Rolling into the lot of a shopping plaza that shut down at sunset, he waited like all lonely and desperate men did who were looking for a woman. He knew that parked here in the innocuous, unmarked Impala he’d probably have a lead on this Jamais in a few hours. This was an area where Stallings had spent a lot of time. He’d know someone on the prowl.

The activity on the street, which might not be obvious to the average driver, blinked like a neon sign to cops. The three men sitting on a bus bench were selling crack to a specific group that knew who they were and what they were doing. An undercover couldn’t buy from them because the dealers wouldn’t know them. A man sitting in a car across the lot was looking for a prostitute. A young man on a park bench across the street was available for sex. It was a parallel universe to normal life that most people chose to ignore and Stallings liked to avoid at this stage in his career. He didn’t want to think that his oldest daughter might be part of this subculture in some other city.

After fifteen minutes of sitting in the car with the windows down, he had ignored two different women because he didn’t know them. They were older than the crowd he had caught as runaways and he didn’t want to broadcast what he was doing if the likelihood of success wasn’t good.

Finally a young woman approached the car slowly, high heels slowing her progress over the uneven asphalt, sounding like an old telegraph, tapping out an uncertain message. She leaned into his open window and said, “Hey there…” Then stood up, “Oh shit, Stall.”

Stallings eased out of the car so the girl wouldn’t start running in those high heels and break her leg.

“Don’t worry, Tabitha. I’m looking for someone. You’re not done for the night yet.”

She placed her hand over her large fake breasts and smiled. “You scared the shit out of me. I thought you were a real cop.”

Stallings smiled at the comment.

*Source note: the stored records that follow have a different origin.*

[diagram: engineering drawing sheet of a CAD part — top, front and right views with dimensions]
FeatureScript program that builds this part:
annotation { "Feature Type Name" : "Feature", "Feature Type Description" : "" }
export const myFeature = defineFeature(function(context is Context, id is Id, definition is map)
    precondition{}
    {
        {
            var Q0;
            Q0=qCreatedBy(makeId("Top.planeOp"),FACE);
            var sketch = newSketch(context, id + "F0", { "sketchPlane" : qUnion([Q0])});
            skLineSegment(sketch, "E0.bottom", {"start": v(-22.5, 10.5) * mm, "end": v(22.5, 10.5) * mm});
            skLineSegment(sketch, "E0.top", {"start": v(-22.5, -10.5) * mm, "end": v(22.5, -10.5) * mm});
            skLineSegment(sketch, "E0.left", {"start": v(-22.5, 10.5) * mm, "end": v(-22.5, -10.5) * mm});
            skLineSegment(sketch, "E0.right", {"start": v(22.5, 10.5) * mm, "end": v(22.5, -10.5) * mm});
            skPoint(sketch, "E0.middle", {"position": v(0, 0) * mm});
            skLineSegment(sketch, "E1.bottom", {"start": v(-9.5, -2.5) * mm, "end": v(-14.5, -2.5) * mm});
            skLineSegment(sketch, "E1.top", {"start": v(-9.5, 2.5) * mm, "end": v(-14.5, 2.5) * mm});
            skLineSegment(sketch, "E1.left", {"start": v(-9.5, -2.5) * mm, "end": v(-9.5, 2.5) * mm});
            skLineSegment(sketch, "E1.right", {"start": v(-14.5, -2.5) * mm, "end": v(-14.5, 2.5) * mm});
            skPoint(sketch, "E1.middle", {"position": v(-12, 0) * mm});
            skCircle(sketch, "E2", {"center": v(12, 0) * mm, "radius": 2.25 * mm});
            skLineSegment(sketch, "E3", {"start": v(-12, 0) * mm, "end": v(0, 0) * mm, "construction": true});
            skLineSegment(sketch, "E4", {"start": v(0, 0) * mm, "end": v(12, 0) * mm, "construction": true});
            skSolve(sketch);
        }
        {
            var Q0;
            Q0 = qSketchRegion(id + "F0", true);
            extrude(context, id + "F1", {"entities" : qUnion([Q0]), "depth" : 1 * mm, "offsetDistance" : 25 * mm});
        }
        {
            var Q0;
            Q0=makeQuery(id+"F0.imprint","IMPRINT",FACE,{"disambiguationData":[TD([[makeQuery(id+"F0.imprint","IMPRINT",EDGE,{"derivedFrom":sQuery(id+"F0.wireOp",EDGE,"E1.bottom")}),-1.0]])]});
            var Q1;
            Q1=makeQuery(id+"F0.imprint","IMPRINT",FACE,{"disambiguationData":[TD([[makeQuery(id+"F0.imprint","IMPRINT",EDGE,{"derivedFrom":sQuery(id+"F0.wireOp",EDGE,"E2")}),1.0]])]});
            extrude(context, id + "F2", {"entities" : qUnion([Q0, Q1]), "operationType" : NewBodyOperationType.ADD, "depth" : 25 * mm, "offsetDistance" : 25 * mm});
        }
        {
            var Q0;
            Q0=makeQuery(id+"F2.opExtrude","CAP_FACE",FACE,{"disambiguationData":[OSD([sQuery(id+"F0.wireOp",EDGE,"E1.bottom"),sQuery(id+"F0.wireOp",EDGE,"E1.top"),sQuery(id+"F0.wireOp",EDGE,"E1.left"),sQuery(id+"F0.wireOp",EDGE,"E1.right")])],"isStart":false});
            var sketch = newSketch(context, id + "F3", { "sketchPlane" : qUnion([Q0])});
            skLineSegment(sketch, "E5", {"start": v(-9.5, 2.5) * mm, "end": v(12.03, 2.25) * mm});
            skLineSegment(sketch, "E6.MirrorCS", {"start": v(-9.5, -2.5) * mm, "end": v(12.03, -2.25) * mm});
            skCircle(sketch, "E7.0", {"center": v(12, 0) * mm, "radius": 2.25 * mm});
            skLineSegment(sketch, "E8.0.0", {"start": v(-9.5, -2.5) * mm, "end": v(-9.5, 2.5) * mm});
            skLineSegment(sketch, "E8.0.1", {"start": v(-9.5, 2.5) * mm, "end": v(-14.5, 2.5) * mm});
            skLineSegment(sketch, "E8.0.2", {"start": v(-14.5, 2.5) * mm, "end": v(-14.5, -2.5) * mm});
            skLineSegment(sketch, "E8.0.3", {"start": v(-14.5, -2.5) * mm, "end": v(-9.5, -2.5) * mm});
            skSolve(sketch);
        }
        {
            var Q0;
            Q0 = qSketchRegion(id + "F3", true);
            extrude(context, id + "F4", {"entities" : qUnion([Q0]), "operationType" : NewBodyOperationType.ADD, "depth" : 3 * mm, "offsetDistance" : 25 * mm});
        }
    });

Many of the young people Stallings looked for in missing persons got to know him as a person, not just a cop. He always talked to them before bringing them into a shelter or back to their parents. It was as much for him and his efforts to understand his own Jeanie as it was to help the kids. But they realized he was doing what he thought was best for them and they told their friends. After three years in the missing persons unit, he had a network in the city unlike any other cop. He may not have been able to work drug cases with informants like this, but he damn sure could find anyone that was in the city whether they wanted to be found or not.

Stallings said, “What’re you doin’ out here anyway? I thought you were dancing over near Fernandina.”

“I lost the gig and can’t renew my adult entertainment license yet.”

“Why not?”

She hesitated.

“I won’t do anything, just curious.”

She nodded and said, “I got paper on me.”

“What for?”

“Possession, failure to appear.”

“Why didn’t you go to court, Tabby? You’re smarter than that.”

“Just got caught up in things. I’m gonna take care of it, I swear.”

He shook his head. “I’m out here because I’m looking for someone.”

“Who?”

“All I have is a name-Jamais.”

She thought about it, her pretty face running through the database of names and aliases she’d learned while living in Jacksonville. Finally she shook her head. “Doesn’t ring a bell.”